● **EXCERPTED DATA**:
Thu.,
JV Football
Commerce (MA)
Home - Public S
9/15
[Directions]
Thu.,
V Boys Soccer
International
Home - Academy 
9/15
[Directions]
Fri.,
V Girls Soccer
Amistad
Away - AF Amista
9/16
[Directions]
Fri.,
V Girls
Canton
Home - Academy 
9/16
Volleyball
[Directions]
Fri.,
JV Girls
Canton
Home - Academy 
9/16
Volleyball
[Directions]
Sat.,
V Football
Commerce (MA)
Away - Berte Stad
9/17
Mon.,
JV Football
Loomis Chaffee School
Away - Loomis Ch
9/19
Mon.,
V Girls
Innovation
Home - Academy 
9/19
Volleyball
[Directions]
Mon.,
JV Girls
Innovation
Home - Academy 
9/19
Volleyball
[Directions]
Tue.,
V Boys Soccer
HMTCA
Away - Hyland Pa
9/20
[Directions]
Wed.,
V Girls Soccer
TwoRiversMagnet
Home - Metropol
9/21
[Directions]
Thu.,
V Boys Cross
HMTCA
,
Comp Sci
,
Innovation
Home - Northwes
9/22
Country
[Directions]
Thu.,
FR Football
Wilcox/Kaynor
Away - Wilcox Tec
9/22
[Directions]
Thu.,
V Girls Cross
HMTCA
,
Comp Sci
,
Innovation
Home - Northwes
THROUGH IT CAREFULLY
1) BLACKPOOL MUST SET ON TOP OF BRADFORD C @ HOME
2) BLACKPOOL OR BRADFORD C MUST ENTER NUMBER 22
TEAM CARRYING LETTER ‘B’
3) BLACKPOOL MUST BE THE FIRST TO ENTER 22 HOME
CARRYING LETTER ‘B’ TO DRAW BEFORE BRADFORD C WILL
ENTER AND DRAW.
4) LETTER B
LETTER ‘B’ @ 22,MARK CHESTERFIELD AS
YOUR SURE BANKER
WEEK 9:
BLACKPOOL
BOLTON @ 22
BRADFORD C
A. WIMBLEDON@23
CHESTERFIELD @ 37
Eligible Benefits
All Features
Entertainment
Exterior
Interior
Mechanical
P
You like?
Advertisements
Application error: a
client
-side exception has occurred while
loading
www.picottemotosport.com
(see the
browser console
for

● **EXERCISE DESCRIPTION**:
Reproduce every line of the entries above verbatim, keeping the original order.

● **RESULT FOR THIS TASK**:
Thu.,
JV Football
Commerce (MA)
Home - Public S
9/15
[Directions]
Thu.,
V Boys Soccer
International
Home - Academy 
9/15
[Directions]
Fri.,
V Girls Soccer
Amistad
Away - AF Amista
9/16
[Directions]
Fri.,
V Girls
Canton
Home - Academy 
9/16
Volleyball
[Directions]
Fri.,
JV Girls
Canton
Home - Academy 
9/16
Volleyball
[Directions]
Sat.,
V Football
Commerce (MA)
Away - Berte Stad
9/17
Mon.,
JV Football
Loomis Chaffee School
Away - Loomis Ch
9/19
Mon.,
V Girls
Innovation
Home - Academy 
9/19
Volleyball
[Directions]
Mon.,
JV Girls
Innovation
Home - Academy 
9/19
Volleyball
[Directions]
Tue.,
V Boys Soccer
HMTCA
Away - Hyland Pa
9/20
[Directions]
Wed.,
V Girls Soccer
TwoRiversMagnet
Home - Metropol
9/21
[Directions]
Thu.,
V Boys Cross
HMTCA
,
Comp Sci
,
Innovation
Home - Northwes
9/22
Country
[Directions]
Thu.,
FR Football
Wilcox/Kaynor
Away - Wilcox Tec
9/22
[Directions]
Thu.,
V Girls Cross
HMTCA
,
Comp Sci
,
Innovation
Home - Northwes
THROUGH IT CAREFULLY
1) BLACKPOOL MUST SET ON TOP OF BRADFORD C @ HOME
2) BLACKPOOL OR BRADFORD C MUST ENTER NUMBER 22
TEAM CARRYING LETTER ‘B’
3) BLACKPOOL MUST BE THE FIRST TO ENTER 22 HOME
CARRYING LETTER ‘B’ TO DRAW BEFORE BRADFORD C WILL
ENTER AND DRAW.
4) LETTER B
LETTER ‘B’ @ 22,MARK CHESTERFIELD AS
YOUR SURE BANKER
WEEK 9:
BLACKPOOL
BOLTON @ 22
BRADFORD C
A. WIMBLEDON@23
CHESTERFIELD @ 37
Eligible Benefits
All Features
Entertainment
Exterior
Interior
Mechanical
P
You like?
Advertisements
Application error: a
client
-side exception has occurred while
loading
www.picottemotosport.com
(see the
browser console
for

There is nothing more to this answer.